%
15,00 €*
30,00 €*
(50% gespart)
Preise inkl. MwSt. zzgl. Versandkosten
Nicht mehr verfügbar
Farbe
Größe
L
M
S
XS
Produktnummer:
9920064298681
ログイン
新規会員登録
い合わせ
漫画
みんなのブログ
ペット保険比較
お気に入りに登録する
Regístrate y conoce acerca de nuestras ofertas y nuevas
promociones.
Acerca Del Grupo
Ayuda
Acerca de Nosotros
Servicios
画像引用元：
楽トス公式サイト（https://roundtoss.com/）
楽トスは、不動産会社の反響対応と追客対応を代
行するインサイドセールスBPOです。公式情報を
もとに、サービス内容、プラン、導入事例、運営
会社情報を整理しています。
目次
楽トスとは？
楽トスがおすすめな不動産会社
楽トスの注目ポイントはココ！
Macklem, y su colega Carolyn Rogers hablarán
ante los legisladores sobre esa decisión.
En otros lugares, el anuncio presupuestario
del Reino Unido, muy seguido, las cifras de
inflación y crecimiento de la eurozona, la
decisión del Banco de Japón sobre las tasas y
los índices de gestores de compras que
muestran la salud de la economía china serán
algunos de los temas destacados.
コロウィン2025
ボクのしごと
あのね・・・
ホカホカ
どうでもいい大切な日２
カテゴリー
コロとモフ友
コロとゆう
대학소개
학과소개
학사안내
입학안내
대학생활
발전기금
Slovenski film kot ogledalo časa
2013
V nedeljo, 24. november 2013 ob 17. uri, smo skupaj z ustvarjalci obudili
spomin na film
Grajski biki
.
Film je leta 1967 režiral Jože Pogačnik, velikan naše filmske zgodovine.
__________
Count the lines in the items above that contain the word "decisión", treating uppercase and lowercase as different, and give only the number.

2